No signal on dried PVDF membranes after MeOH rehydration/stripping/reprobing - (Sep/22/2010 )

Have been trying to reprobe dried PVDF WB membranes for loading controls, or input controls. I can never get a signal. Not even background. Blank film even with O/N exposure every single time.

I rehydrate in MeOH briefly (10 seconds), then rinse with water, then wash in TBST several times. I then strip with Pierce Western Restore stripping buffer for just 5 minutes, wash extensively in TBST, reblock, apply primary Ab O/N, and then wash and apply secondary, etc.

I would think this just didn't work for dried membranes, but recently I gave an old, dried membrane (stored at RT, wrapped in plastic wrap in my lab notebook for several months, just like the others) to a colleague in another lab that had been probed with a crappy antibody and was pure black upon development. I considered it unusable, but he came back and told me he had stripped it and reprobed it 8 times successfully. He said he used the Pierce Western Restore stripping buffer.

Most recently I tried this on a WB on IP samples. The IP pulled down binding partners, but I had neglected to do an input control at that time, so I was attempting to probe for the protein I pulled down. This is a highly abundant protein, and I have evidence (from identical samples run on other gels) that the IP worked beautifully. However, I want a control to show for *this* western and I can't get it. Repeating this experiment would not be trivial, and I can still see the molecular weight markers on the membrane, so I do not think I stripped all the protein off. Unless, perhaps, there is some reason why successive treatment with methanol, water, TBST, and stripping buffer liberates all traces of protein from the membrane.

Am I missing something here? I've tried storing membranes in the fridge in TBST overnight and reprobing (without rewetting or stripping) and also can't get any signal from them when reprobed. I know all of our WB reagents work, since the fresh WBs work perfectly.

I would greatly appreciate *ANY* insight anyone could offer. Thanks.

So you're saying that after storing a freshly visualized blot overnight in TBST, if you reprobe with the same antibody mix the next day and visualize again, you get no signal at all?

If I store overnight in TBST, I'll get signal.
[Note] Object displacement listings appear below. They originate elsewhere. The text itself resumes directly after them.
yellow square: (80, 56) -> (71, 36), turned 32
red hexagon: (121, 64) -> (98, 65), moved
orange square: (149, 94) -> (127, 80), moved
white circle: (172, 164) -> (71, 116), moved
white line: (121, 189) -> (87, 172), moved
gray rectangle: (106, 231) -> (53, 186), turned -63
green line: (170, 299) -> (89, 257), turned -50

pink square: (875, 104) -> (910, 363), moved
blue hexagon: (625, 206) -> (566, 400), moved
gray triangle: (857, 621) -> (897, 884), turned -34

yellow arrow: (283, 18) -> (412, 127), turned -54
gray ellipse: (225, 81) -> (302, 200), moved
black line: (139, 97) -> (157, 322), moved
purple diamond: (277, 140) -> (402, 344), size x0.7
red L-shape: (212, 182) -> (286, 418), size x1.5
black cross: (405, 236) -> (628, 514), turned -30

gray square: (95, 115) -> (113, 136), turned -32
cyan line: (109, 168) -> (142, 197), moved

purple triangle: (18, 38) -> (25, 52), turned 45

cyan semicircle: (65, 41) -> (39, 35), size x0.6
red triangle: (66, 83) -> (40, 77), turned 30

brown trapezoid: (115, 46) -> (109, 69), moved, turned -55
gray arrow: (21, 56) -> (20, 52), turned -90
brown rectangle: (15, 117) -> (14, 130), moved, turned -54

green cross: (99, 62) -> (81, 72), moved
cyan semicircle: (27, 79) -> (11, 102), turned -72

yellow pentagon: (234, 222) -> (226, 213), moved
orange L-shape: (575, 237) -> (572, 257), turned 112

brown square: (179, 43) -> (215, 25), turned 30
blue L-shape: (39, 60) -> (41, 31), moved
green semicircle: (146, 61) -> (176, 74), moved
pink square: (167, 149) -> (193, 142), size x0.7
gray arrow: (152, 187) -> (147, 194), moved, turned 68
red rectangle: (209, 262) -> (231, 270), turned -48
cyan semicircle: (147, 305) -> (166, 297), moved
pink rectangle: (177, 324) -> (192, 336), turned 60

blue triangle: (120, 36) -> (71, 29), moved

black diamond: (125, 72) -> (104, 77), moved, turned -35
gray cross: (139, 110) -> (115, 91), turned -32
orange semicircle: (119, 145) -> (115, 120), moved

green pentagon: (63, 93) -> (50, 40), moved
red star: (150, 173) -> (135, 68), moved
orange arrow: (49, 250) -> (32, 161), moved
I can reprobe maybe 1 or 2 times, then all signal is gone even if I loaded 100 ug of protein. If I store in TBST longer, say, for a week, I'll have probems with signal.

I'm wondering if residual stripping buffer is interfering with the chemiluminescence reaction... I wash quite extensively, though. I *really* need to get signal from this IP western blot and I have no idea why this didn't work.

Apparently, there are two formulations of Restore Western Blot Stripping Buffer – the "original gentle formulation" and another "stronger formulation for tenacious antibodies" (see here). Perhaps the "crappy antibody" you used on the western you gave to your colleague is effectively removed by the original formulation, but the antibodies you used in the westerns you can't get signal from after stripping are not.

Call Pierce for tips -- higher incubation temperature, longer incubation times, etc. -- or try the Restore Plus Western Blot Stripping Buffer.